REQUIREMENTS:
Pull out every line in the records below that contains the string "halves". Case counts, so match uppercase and lowercase letters exactly.

INPUT FOR THIS TASK:
=====
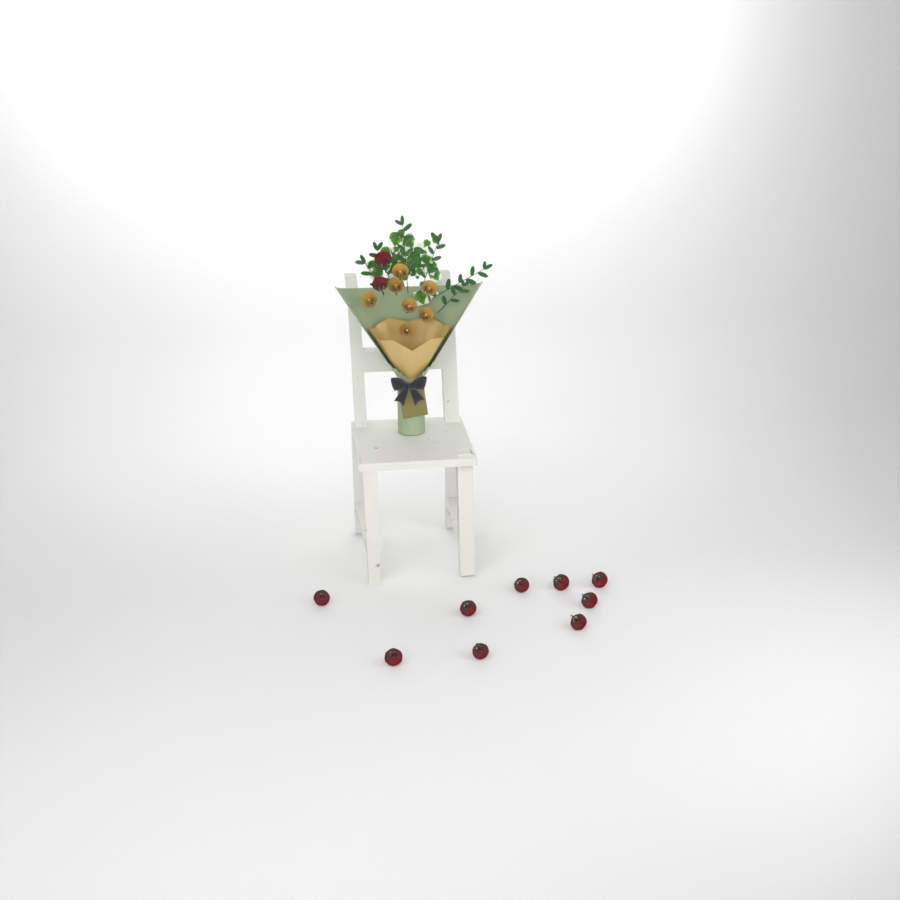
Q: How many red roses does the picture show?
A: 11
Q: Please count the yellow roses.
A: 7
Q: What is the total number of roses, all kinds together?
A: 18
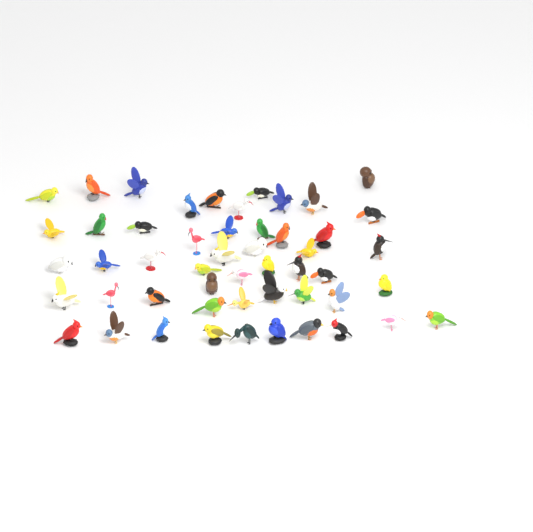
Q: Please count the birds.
=====
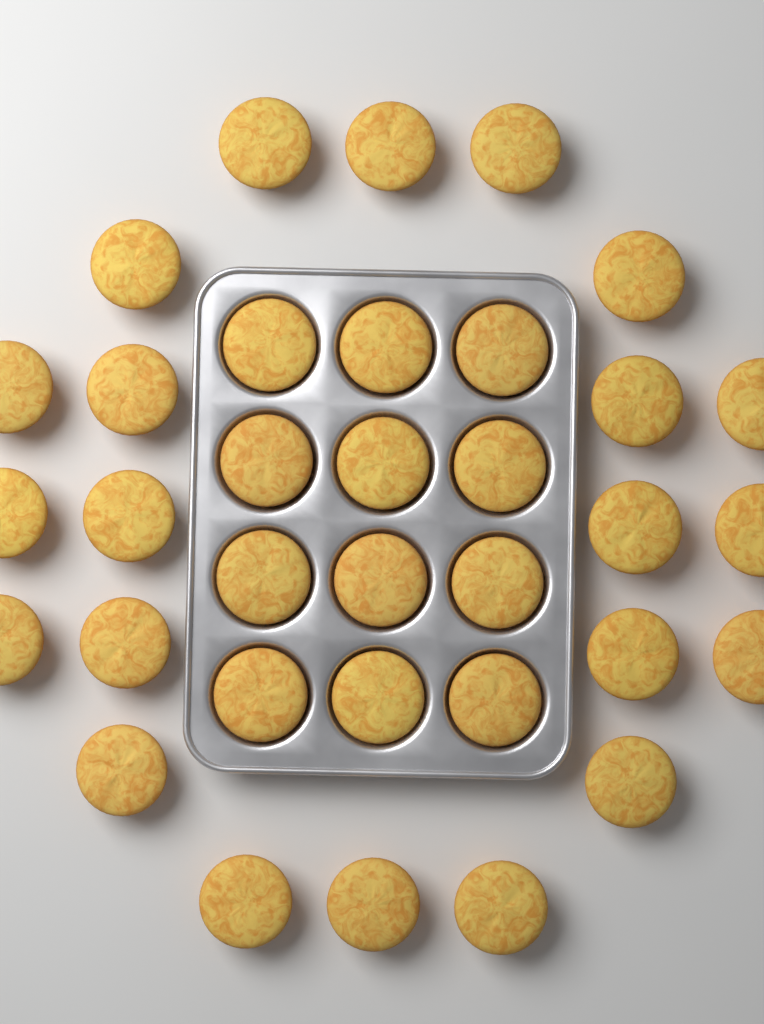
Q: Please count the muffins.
=====
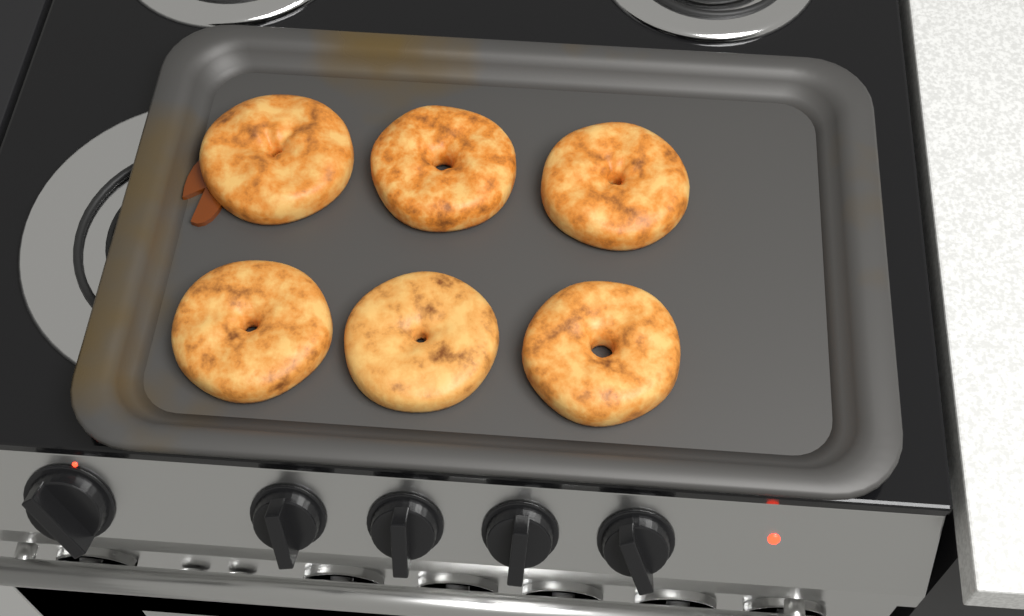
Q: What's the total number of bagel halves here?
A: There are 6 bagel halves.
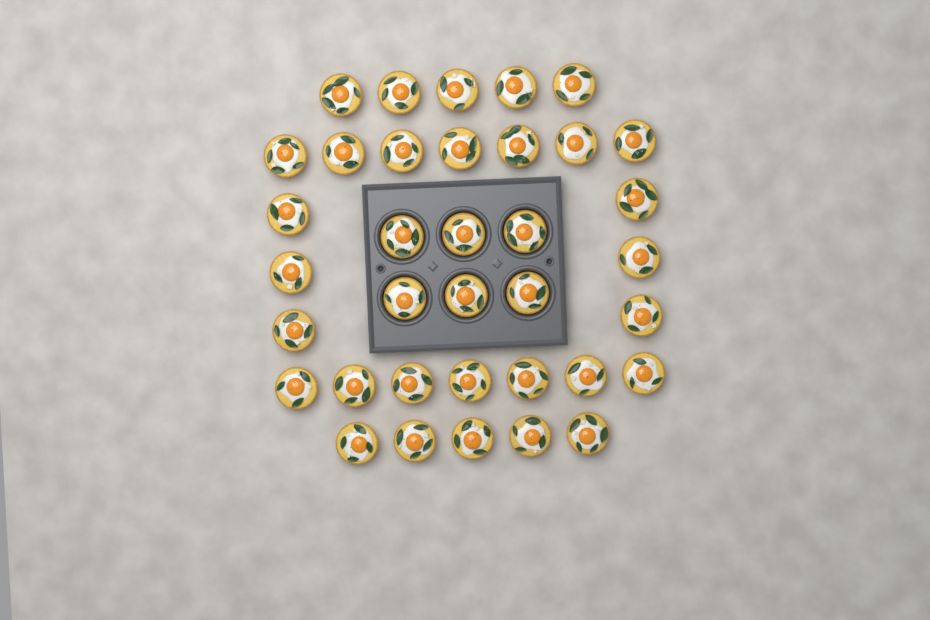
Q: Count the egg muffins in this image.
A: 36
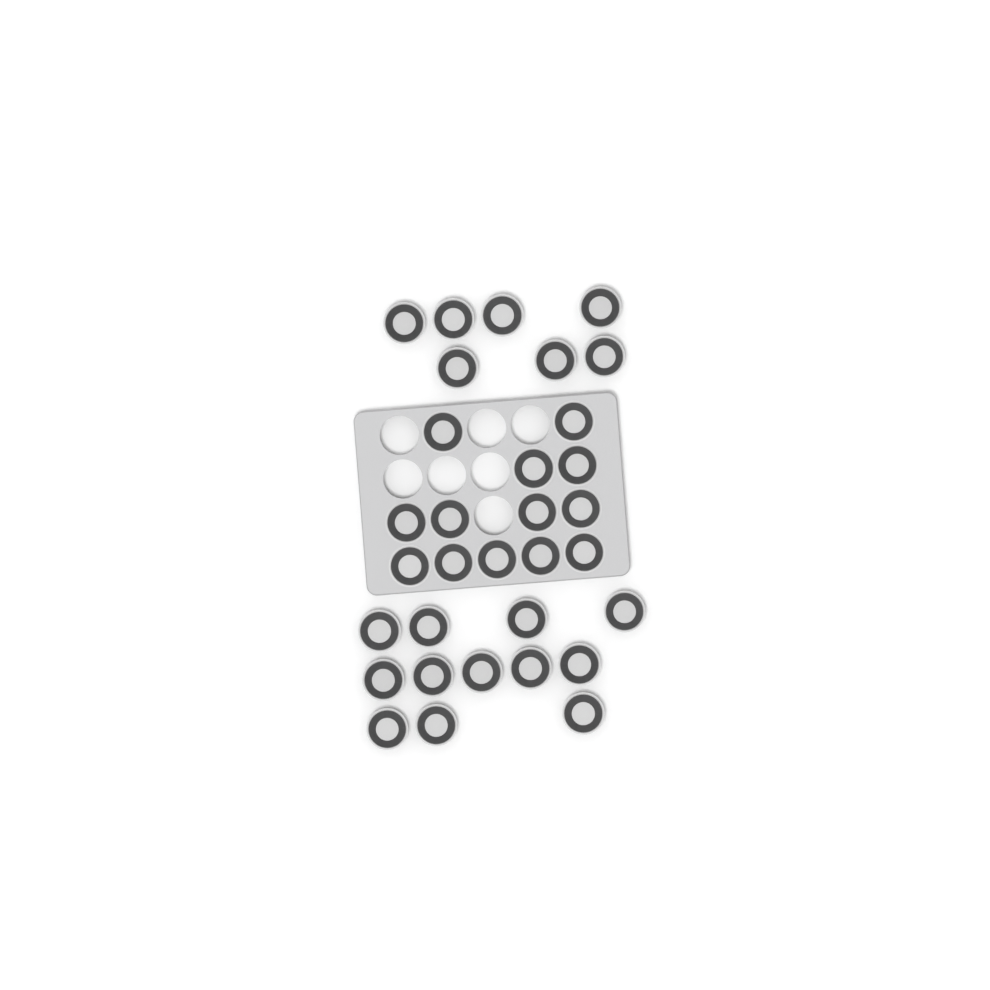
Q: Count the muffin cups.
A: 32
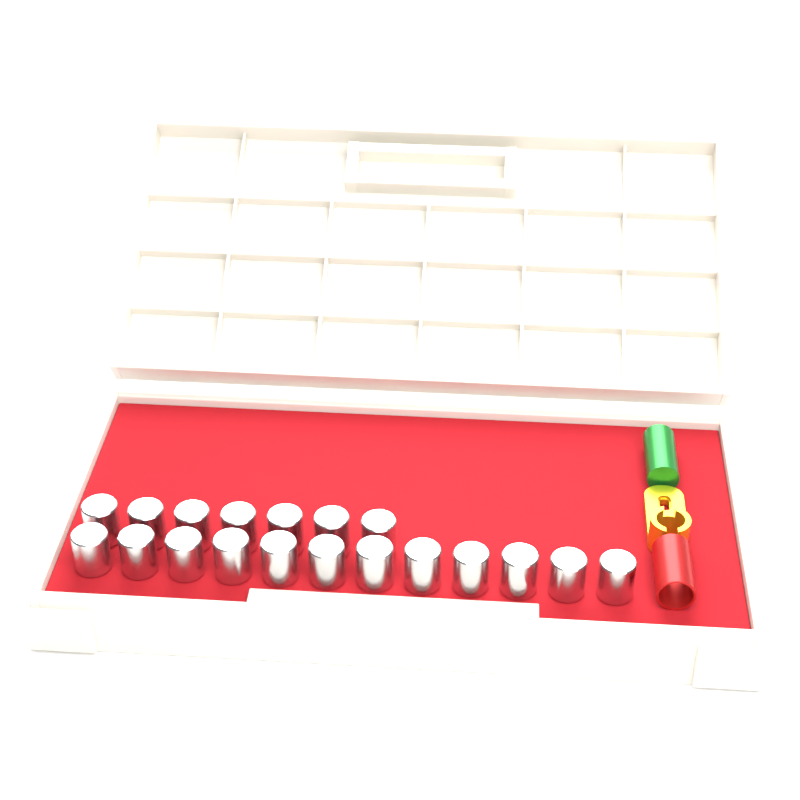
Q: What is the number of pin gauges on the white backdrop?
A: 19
=====
RESULT:
Q: What's the total number of bagel halves here?
A: There are 6 bagel halves.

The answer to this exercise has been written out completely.